Das Experten-Duo Günther Netzer und Gerhard Delling ist nach der WM Geschichte. Andere Kenner des Fachs wollen in ihre Fußstapfen treten.

Port Elizabeth/Hamburg. Ohne Sticheleien geht es auch in den letzten gemeinsamen Tagen nicht. „Sie sind ja der Mann fürs Rustikale“, grantelte Günter Netzer mit gespielter Abscheu. Und:„Diese dumme Frage braucht eine dumme Antwort.“ Gerhard Delling, der vermeintlich dumme Fragesteller, konterte später, mit Blick auf das Ende der gemeinsamen Auftritte mit seinem kongenialen Partner: „Ich muss ihn motivieren. Das ist gar nicht so einfach.“

Netzer und Delling drehen in Südafrika ihre Ehrenrunden, am 10. Juli ist endgültig Schluss. Die Großmeister der gemeinsamen Fußball-Moderation beenden ihre TV-Zusammenarbeit nach zwei weiteren Viertelfinals und einem Halbfinale beim Spiel um Platz drei in Port Elizabeth.

Netzers trockener Humor aus der Tiefe des Hirns ist in der Fußball-Fernseh-Branche einmalig. Im Zusammenspiel mit dem gelernten Redakteur Delling ergaben sich verbale Doppelpässe, die auch journalistisch und fußball-faktisch höchsten Ansprüchen genügen. Nur hin und wieder machten sie Späße um ihrer selbst willen. Netzer und Delling kultivierten den Schlagabtausch mit dem künstlich beibehaltenem Sie. Abseits der Kamera sind sie schon seit längerem auch privat miteinander verbunden. „Ohne die Freundschaft wäre das nicht möglich gewesen“, erklärte Netzer. „Mit einem Neutrum kann ich nicht an die Grenze gehen – bis zur Beleidigung.“

Hemmungen hatte Netzer in der Tat wenig. „Er teilt ja auch gerne aus“, sagte der Ex-Nationalspieler über seinen Partner Delling. Netzer ist sich bei der Frage nach den munteren Wortwechseln sicher: „Das war nur möglich, weil wir authentisch sind.“ Über sich selber sagte er:„Ich bin kein Show-Mann.“ Trotzdem wurden er und Delling mehrfach geehrt, unter anderem mit dem Grimme-Preis. Inwieweit die kleinen verbalen Scharmützel, die den Unterhaltungswert ja erst ausmachten, abgesprochen, vorbereitet oder spontan waren – das bleibt der Fantasie der Zuschauer überlassen.

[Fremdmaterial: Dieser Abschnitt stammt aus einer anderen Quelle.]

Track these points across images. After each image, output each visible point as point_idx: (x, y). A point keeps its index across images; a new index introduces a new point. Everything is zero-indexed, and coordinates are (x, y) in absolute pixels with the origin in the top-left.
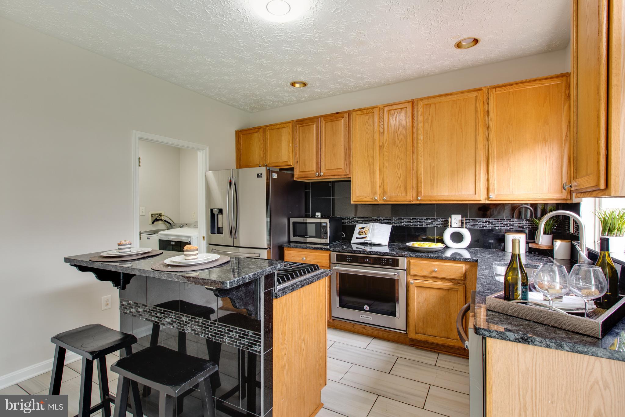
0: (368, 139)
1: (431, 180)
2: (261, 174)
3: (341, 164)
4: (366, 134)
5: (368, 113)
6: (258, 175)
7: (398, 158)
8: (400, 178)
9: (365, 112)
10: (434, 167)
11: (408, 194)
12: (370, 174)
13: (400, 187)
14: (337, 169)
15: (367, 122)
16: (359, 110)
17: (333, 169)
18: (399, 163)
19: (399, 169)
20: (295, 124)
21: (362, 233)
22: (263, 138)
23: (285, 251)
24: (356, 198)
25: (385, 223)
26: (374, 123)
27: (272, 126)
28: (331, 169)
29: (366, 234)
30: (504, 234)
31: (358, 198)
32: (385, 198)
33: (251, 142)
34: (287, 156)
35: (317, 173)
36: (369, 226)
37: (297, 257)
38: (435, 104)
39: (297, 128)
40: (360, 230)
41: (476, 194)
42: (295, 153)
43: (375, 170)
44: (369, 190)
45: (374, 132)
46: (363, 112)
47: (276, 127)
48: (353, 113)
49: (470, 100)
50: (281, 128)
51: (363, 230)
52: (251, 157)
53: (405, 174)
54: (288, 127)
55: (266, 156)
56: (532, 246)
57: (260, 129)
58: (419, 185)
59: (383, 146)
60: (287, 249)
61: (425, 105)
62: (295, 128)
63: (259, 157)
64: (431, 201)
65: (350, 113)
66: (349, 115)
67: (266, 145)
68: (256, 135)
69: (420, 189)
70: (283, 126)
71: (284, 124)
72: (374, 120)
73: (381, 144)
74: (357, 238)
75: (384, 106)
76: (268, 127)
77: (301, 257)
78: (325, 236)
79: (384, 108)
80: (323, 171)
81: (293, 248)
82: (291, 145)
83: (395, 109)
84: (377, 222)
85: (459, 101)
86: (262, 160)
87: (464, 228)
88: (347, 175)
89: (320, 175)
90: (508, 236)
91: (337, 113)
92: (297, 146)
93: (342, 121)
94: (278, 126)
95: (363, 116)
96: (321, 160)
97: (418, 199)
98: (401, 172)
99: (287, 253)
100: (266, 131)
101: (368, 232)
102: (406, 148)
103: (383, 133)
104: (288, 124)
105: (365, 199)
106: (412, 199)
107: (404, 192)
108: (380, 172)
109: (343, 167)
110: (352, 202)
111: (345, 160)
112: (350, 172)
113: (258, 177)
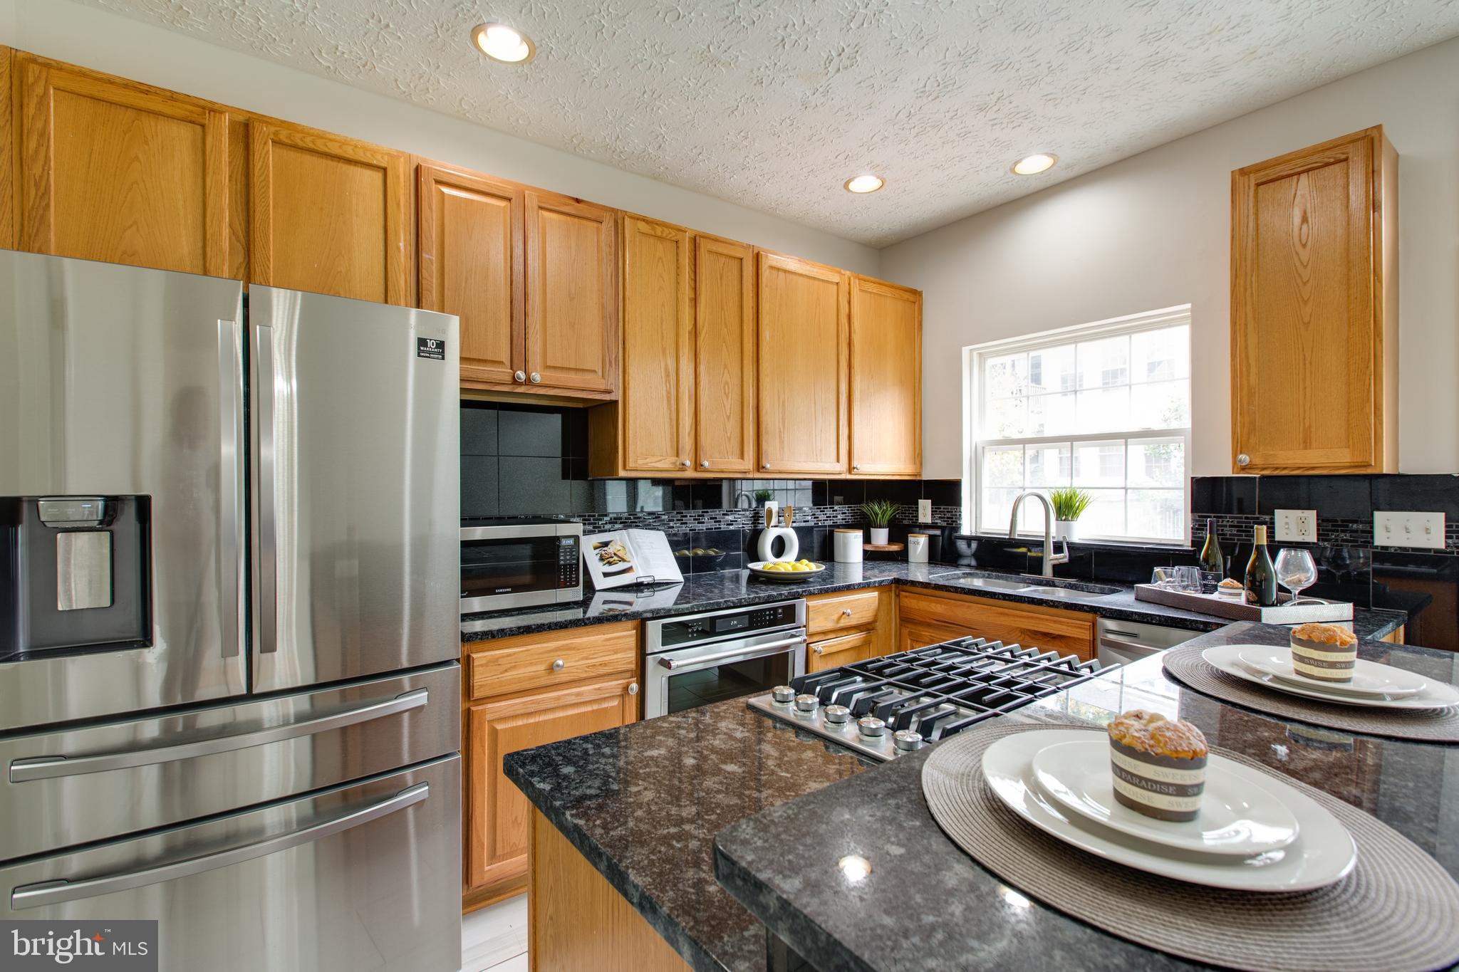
0: (663, 305)
1: (780, 429)
2: (441, 345)
3: (592, 359)
4: (660, 289)
5: (666, 239)
6: (422, 342)
7: (726, 372)
8: (728, 418)
9: (659, 230)
10: (783, 402)
11: (745, 457)
12: (669, 398)
13: (729, 439)
14: (583, 370)
15: (660, 258)
16: (644, 220)
17: (569, 369)
18: (727, 383)
19: (726, 398)
20: (418, 170)
21: (611, 560)
22: (230, 163)
23: (474, 656)
24: (636, 462)
25: (648, 527)
26: (678, 268)
27: (298, 132)
28: (562, 368)
29: (624, 560)
30: (832, 533)
31: (640, 462)
32: (706, 464)
33: (140, 156)
34: (382, 282)
35: (519, 372)
36: (620, 539)
37: (525, 666)
38: (785, 271)
39: (430, 191)
40: (597, 551)
41: (838, 461)
42: (424, 283)
43: (681, 390)
44: (663, 440)
45: (677, 290)
46: (653, 229)
47: (320, 146)
48: (627, 220)
49: (830, 285)
50: (349, 161)
51: (611, 549)
52: (134, 228)
53: (738, 409)
54: (385, 170)
55: (258, 255)
56: (869, 548)
57: (214, 117)
58: (764, 438)
59: (695, 333)
60: (481, 646)
61: (772, 267)
62: (424, 189)
63: (200, 244)
64: (780, 473)
65: (618, 219)
66: (616, 222)
67: (251, 204)
68: (182, 135)
69: (764, 446)
70: (362, 154)
71: (366, 149)
72: (677, 260)
73: (691, 326)
74: (606, 575)
75: (700, 237)
76: (273, 129)
77: (541, 663)
78: (571, 578)
79: (698, 241)
80: (538, 368)
81: (513, 635)
82: (402, 245)
83: (721, 254)
84: (630, 527)
85: (816, 282)
86: (227, 265)
87: (787, 526)
88: (609, 392)
89: (528, 381)
90: (839, 535)
91: (578, 201)
92: (430, 256)
93: (598, 230)
94: (329, 144)
95: (652, 240)
96: (531, 331)
97: (763, 467)
98: (731, 404)
99: (484, 662)
100: (251, 141)
101: (628, 554)
102: (740, 350)
103: (695, 301)
104: (386, 158)
105: (660, 465)
106: (751, 468)
107: (737, 450)
108: (690, 397)
109: (598, 367)
110: (621, 474)
111: (606, 347)
112: (617, 386)
113: (423, 351)
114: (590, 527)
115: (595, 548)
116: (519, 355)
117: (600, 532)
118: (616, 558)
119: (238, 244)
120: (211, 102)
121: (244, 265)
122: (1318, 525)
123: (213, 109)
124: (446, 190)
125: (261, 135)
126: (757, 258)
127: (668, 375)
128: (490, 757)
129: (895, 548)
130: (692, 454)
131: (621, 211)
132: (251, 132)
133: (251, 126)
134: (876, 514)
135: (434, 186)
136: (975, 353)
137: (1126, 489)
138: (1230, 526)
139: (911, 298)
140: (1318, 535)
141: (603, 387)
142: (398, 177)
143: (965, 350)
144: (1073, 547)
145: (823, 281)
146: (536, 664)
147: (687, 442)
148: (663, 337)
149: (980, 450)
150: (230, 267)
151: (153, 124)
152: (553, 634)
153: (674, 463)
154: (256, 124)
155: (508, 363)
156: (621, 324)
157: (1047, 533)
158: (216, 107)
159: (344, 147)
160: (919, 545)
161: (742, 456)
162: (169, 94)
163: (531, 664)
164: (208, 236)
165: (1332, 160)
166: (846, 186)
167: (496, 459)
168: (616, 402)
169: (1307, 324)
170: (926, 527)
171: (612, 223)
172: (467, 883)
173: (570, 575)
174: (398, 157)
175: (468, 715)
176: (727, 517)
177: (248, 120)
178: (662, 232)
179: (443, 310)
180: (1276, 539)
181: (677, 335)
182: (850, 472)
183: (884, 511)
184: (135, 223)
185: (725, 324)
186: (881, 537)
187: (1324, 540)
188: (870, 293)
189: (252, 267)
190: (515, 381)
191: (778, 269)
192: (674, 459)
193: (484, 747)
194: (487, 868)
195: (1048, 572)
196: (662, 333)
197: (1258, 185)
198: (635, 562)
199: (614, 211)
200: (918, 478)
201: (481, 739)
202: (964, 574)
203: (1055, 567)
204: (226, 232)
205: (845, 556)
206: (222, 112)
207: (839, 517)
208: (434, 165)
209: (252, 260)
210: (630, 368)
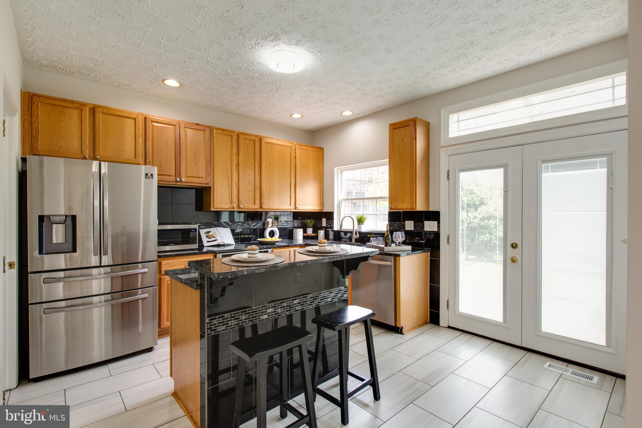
0: (227, 156)
1: (269, 195)
2: (152, 175)
3: (202, 173)
4: (225, 151)
5: (228, 135)
6: (147, 174)
7: (249, 177)
8: (250, 192)
9: (225, 132)
10: (270, 186)
11: (256, 204)
12: (229, 186)
13: (250, 198)
14: (199, 177)
15: (226, 141)
16: (220, 129)
17: (194, 177)
18: (249, 180)
19: (250, 185)
20: (145, 118)
21: (210, 237)
22: (89, 119)
23: (162, 262)
24: (217, 206)
25: (224, 227)
26: (232, 144)
27: (109, 110)
28: (192, 177)
29: (214, 237)
30: (292, 230)
31: (219, 206)
32: (241, 206)
33: (64, 120)
34: (134, 152)
35: (178, 178)
36: (213, 231)
37: (178, 265)
38: (271, 143)
39: (149, 125)
40: (206, 234)
41: (290, 205)
42: (147, 152)
43: (233, 183)
44: (227, 199)
45: (232, 151)
46: (223, 132)
47: (116, 113)
48: (214, 130)
49: (288, 148)
50: (124, 117)
51: (210, 234)
52: (62, 140)
53: (253, 189)
54: (135, 119)
55: (97, 146)
56: (305, 235)
57: (85, 107)
58: (263, 198)
59: (238, 165)
60: (164, 259)
61: (266, 142)
62: (147, 124)
63: (80, 144)
64: (269, 209)
65: (211, 129)
66: (211, 131)
67: (95, 131)
68: (75, 113)
69: (263, 200)
70: (128, 115)
71: (129, 113)
72: (232, 141)
73: (237, 162)
74: (208, 242)
75: (240, 134)
76: (101, 109)
77: (183, 265)
78: (194, 241)
79: (239, 135)
80: (184, 177)
81: (174, 256)
82: (140, 141)
83: (247, 139)
84: (218, 227)
85: (283, 147)
86: (88, 149)
87: (275, 227)
88: (208, 184)
89: (181, 181)
90: (295, 230)
91: (198, 124)
92: (149, 144)
93: (204, 134)
94: (118, 112)
95: (223, 135)
96: (182, 165)
97: (262, 207)
98: (251, 188)
99: (165, 264)
100: (95, 113)
101: (216, 235)
102: (254, 169)
103: (238, 154)
104: (136, 115)
105: (225, 207)
106: (258, 208)
107: (253, 202)
108: (236, 185)
109: (204, 176)
110: (212, 209)
111: (207, 170)
112: (211, 182)
113: (147, 177)
114: (204, 227)
115: (205, 233)
116: (178, 173)
117: (207, 228)
118: (212, 237)
119: (91, 143)
120: (83, 102)
121: (93, 149)
122: (414, 225)
123: (84, 105)
124: (155, 124)
125: (98, 111)
126: (261, 140)
127: (228, 178)
128: (167, 291)
129: (314, 235)
130: (237, 203)
131: (212, 127)
132: (95, 111)
133: (95, 109)
134: (308, 223)
135: (150, 122)
136: (339, 170)
137: (376, 215)
138: (396, 226)
139: (319, 150)
140: (414, 228)
141: (206, 182)
142: (139, 121)
143: (336, 169)
144: (360, 233)
145: (285, 146)
146: (181, 265)
147: (235, 200)
148: (226, 166)
149: (340, 202)
150: (89, 150)
151: (67, 110)
152: (187, 257)
153: (230, 206)
154: (97, 108)
155: (174, 175)
156: (212, 162)
157: (353, 229)
158: (85, 104)
159: (123, 113)
160: (321, 233)
161: (255, 204)
162: (71, 101)
163: (180, 265)
164: (83, 141)
165: (407, 125)
166: (291, 116)
167: (171, 205)
168: (211, 187)
169: (403, 169)
170: (324, 227)
171: (209, 131)
172: (160, 327)
173: (194, 240)
174: (139, 115)
175: (160, 279)
176: (253, 224)
177: (94, 107)
178: (226, 133)
179: (153, 165)
180: (406, 229)
181: (232, 165)
182: (295, 209)
183: (310, 222)
184: (62, 138)
185: (249, 161)
186: (310, 231)
187: (415, 229)
188: (304, 149)
189: (95, 149)
190: (176, 181)
191: (268, 143)
192: (230, 205)
193: (165, 288)
194: (166, 323)
195: (353, 241)
196: (226, 165)
197: (394, 129)
198: (218, 238)
199: (210, 127)
200: (322, 211)
201: (164, 286)
202: (331, 242)
203: (356, 239)
204: (88, 139)
205: (296, 237)
206: (87, 105)
207: (296, 224)
208: (151, 116)
209: (95, 148)
210: (215, 177)
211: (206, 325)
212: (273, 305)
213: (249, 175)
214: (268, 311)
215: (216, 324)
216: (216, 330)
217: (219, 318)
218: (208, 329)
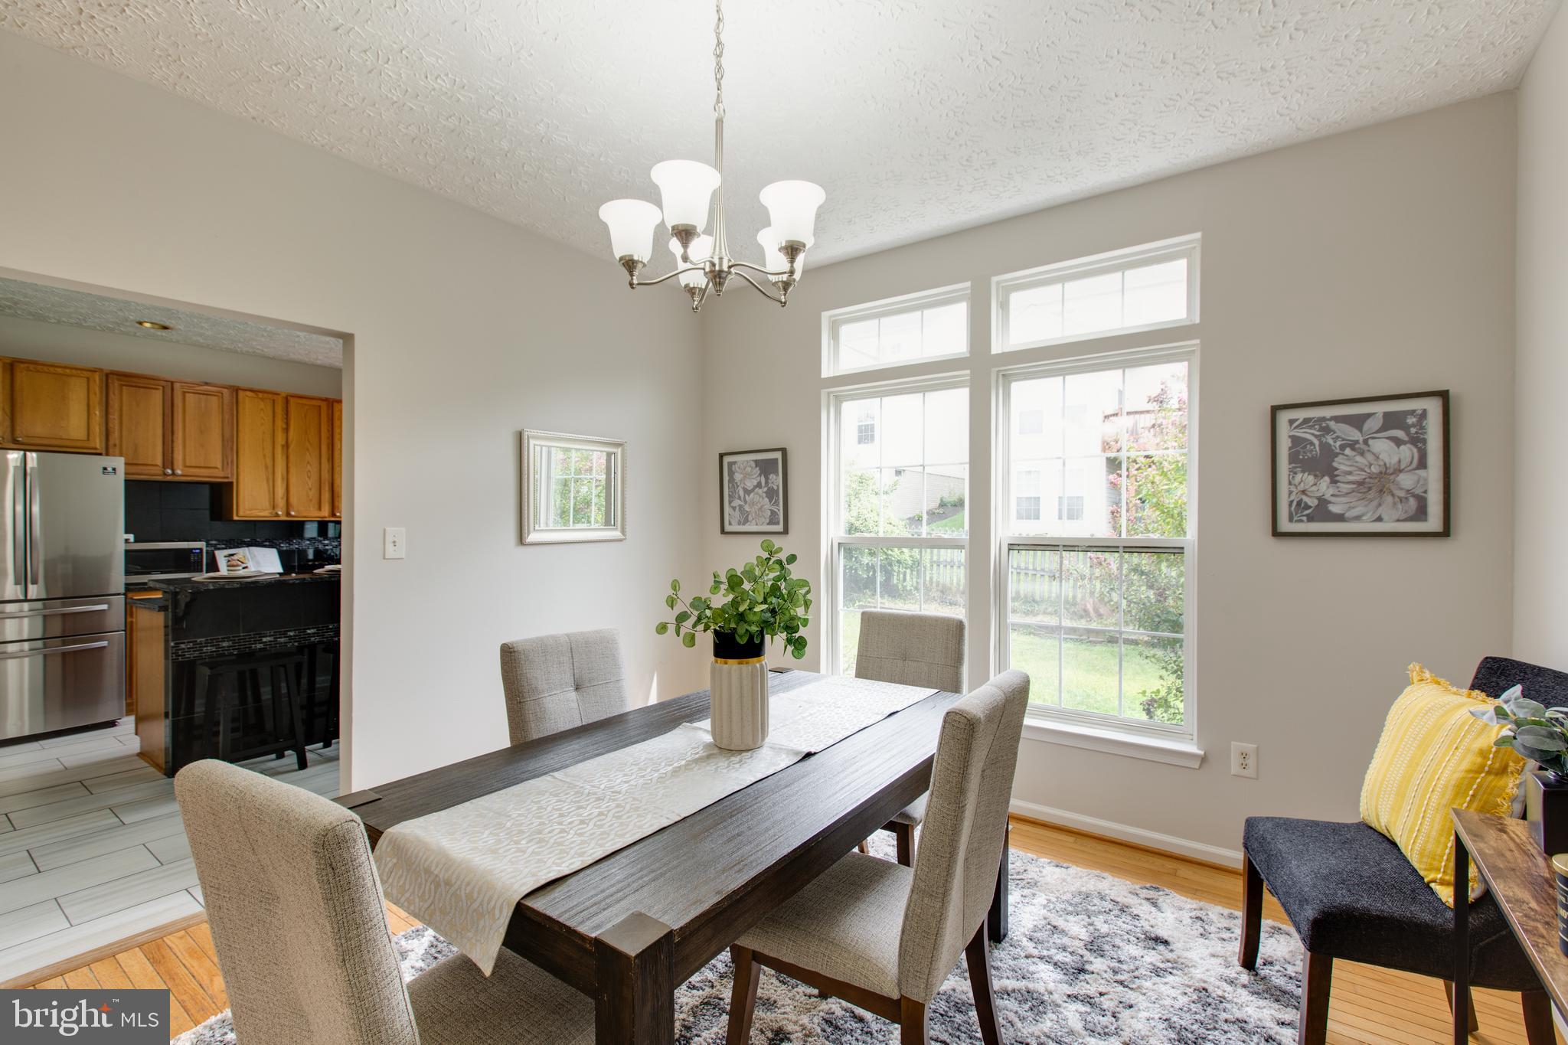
0: (264, 433)
2: (114, 470)
3: (216, 460)
4: (261, 425)
5: (266, 398)
6: (105, 469)
7: (308, 465)
8: (310, 489)
9: (261, 395)
12: (268, 481)
13: (311, 501)
14: (209, 468)
15: (261, 409)
16: (251, 390)
17: (200, 467)
18: (309, 471)
19: (310, 479)
20: (108, 375)
21: (235, 563)
24: (244, 512)
25: (265, 546)
26: (274, 413)
27: (39, 365)
28: (196, 467)
29: (243, 563)
31: (248, 512)
32: (294, 513)
35: (167, 469)
36: (242, 552)
39: (115, 386)
40: (226, 558)
42: (111, 429)
43: (276, 476)
44: (265, 502)
45: (274, 425)
46: (257, 395)
47: (53, 369)
48: (241, 391)
51: (235, 557)
54: (89, 378)
55: (18, 421)
58: (336, 499)
59: (286, 446)
62: (111, 385)
65: (236, 390)
66: (233, 393)
67: (14, 400)
69: (336, 503)
70: (74, 372)
71: (77, 370)
72: (274, 409)
73: (284, 443)
75: (291, 396)
76: (26, 364)
79: (289, 398)
80: (180, 467)
82: (98, 412)
83: (305, 404)
84: (251, 546)
88: (227, 478)
89: (173, 474)
92: (114, 417)
93: (220, 398)
95: (256, 399)
96: (176, 449)
97: (335, 514)
98: (312, 483)
100: (14, 370)
101: (246, 560)
103: (287, 430)
104: (88, 373)
105: (261, 514)
106: (327, 515)
107: (317, 506)
108: (283, 479)
109: (219, 466)
110: (236, 518)
111: (224, 456)
112: (232, 474)
113: (106, 473)
114: (223, 546)
115: (225, 557)
116: (168, 461)
117: (229, 548)
118: (238, 562)
119: (8, 417)
121: (12, 425)
125: (19, 366)
126: (331, 405)
127: (267, 468)
130: (285, 509)
131: (238, 386)
132: (14, 367)
133: (14, 365)
135: (117, 383)
141: (222, 475)
142: (96, 381)
147: (281, 502)
148: (263, 449)
153: (271, 513)
154: (17, 362)
155: (160, 467)
156: (235, 443)
161: (320, 509)
167: (159, 510)
168: (232, 483)
171: (230, 393)
174: (97, 371)
176: (322, 541)
177: (13, 361)
178: (264, 395)
181: (274, 448)
185: (308, 441)
189: (15, 427)
190: (165, 474)
192: (271, 511)
196: (263, 447)
198: (250, 564)
199: (232, 387)
210: (241, 467)
211: (170, 649)
212: (272, 634)
213: (308, 463)
214: (264, 640)
215: (184, 649)
216: (184, 655)
217: (188, 642)
218: (173, 654)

FRISCH GESTÄRKT UND DAMPFGEBÜGELT

Sicher aber wirkten sie bei den meisten ähnlich wie beim neuen ARD-Experten Mehmet Scholl: „Die haben mich immer sehr amüsiert. Das war wie Kino.“ Der Ex-Bayern-Star tritt im Duo mit Reinhold Beckmann auf und konnte durch sein ungekünstelte und ehrliche Art schon viele Sympathiepunkte gewinnen.

Das Zweite wartete dagegen mit einer Premiere auf – und die ist weiblich. Mit Katrin Müller-Hohenstein hat das ZDF erstmals bei einer Fußball-WM eine Frau auf der Moderatoren-Position. Die 44-Jährige, seit längerem Sportstudio-Moderatorin, analysiert die Spiele zusammen mit Co-Moderator Oliver Kahn. „Der ist locker, gelöst – und obendrein noch klug“, schwärmt sie. „Wie kaum ein anderer ist Olli in der Lage, sich in jede Situation als Spieler hineinzuversetzen. Er hat ja fast alles selber erlebt.“

In der Beliebtheitsskala steht auch RTL-Experte Jürgen Klopp immer weit oben. 2006 war der Bundesliga-Trainer der Shooting-Star unter den TV-Experten. Damals trainierte er Mainz 05 und trat für das ZDF an, jetzt arbeitet er für Borussia Dortmund und an der Seite von Günther Jauch.

Der Kölner Privatsender hat auch Jürgen Klinsmann verpflichtet. Der frühere Bundestrainer ist am Kap zudem für den amerikanischen Sportsender ESPN und die britische BBC tätig. Seine Experten-Aufgabe interpretiert der Weltmeister von 1990 recht eigenwillig. „Ich will nicht kritisieren oder Polemik reinbringen. Ich möchte rüberbringen, warum gewisse Dinge passieren“, erläutert Klinsmann seinen Job.